カメ止め、評論家評価は低くても日本アカデミー賞8部門受賞の理由

#カメラを止めるな#興行トレンド

『カメラを止めるな!』
(C)ENBUゼミナール
『カメラを止めるな!』
(C)ENBUゼミナール

1月15日、日本アカデミー賞の優秀賞(米アカデミー賞の候補作に該当)が発表された。最多13部門で優秀賞を受賞したのは『万引き家族』だが、注目は昨年の話題作『カメラを止めるな』。5本ある優秀作品賞の1本に選ばれた他、優秀監督賞、優秀主演男優賞など8部門を受賞した。3月1日の授賞式で最優秀賞を争う。

一般大衆が熱狂した『カメ止め』をアカデミー会員は高く評価した一方、スポーツ紙の映画担当記者や映画評論家などが選ぶ映画賞はあまり評価が高くなかった。

SNS世代が支持し異例の躍進!『カメラを止めるな!』

報知映画賞=特別賞。作品賞は『孤狼の血』、監督賞は『日日是好日』大森立嗣
日刊スポーツ映画大賞=石原裕次郎賞。作品賞は『万引き家族』、監督賞は『孤狼の血』石和彌
(毎日映画コンクール、ブルーリボン賞、キネマ旬報ベスト・テンは発表前)

日刊スポーツ映画大賞の石原裕次郎賞は、その年に最もファンの支持を得て、スケールの大きな作品に贈られる。報知映画賞の特別賞ともども「作品の評価よりも話題性」で『カメ止め』が受賞したといえそう。キネマ旬報ベスト・テンも映画評論家や日本映画記者クラブ員など100人以上が選ぶので、スポーツ紙の映画賞同様、『カメ止め』の評価は低いものと推測される(発表は2月4日)。

日本アカデミー賞で『カメ止め』の評価が高いのは、アカデミー会員の構成と関係があると思われる。会員は3960人で、最も多いのが賛助法人の社員で1610人。賛助法人とは映画業界に携わる会社のことで、テレビ局、広告代理店、興行会社、制作会社など228社。いわば普通の社会人に映画の好みが近い。それがアカデミー賞に反映されるのではないか。

「アカデミー賞の優秀作品賞は東宝、松竹、東映の配給作品ばかり。出来レースではないか」との批判がある(今年の優秀作品賞は、大手3社以外で『万引き家族』ギャガ配給、『カメ止め』アスミックエース・ENBUゼミナール共同配給の2本ある)。

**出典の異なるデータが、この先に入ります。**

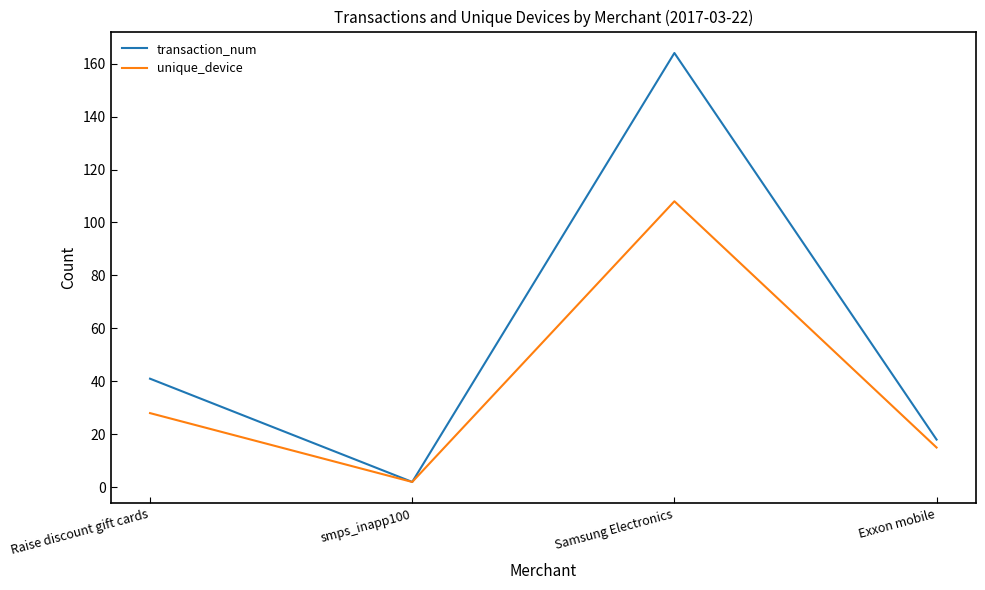

Reading left to right, extract all data points from this chart.

transaction_num: 41	2	164	18
unique_device: 28	2	108	15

アカデミー会員になっている東宝、松竹、東映の大手3社の社員は855人。占める割合は約22%で、出来レースを生み出すほど人数が多くない。むしろ、最も多い賛助法人の社員が全国拡大公開される大手3社を見る傾向が強く、それがアカデミー賞の結果に反映されているといえそうだ。『万引き家族』『カメ止め』も全国拡大公開された大ヒット作である。(文:相良智弘/フリーライター)

相良智弘(さがら・ともひろ)
日経BP社、カルチュア・コンビニエンス・クラブを経て、1997年の創刊時より「日経エンタテインメント!」の映画担当に。2010年からフリー。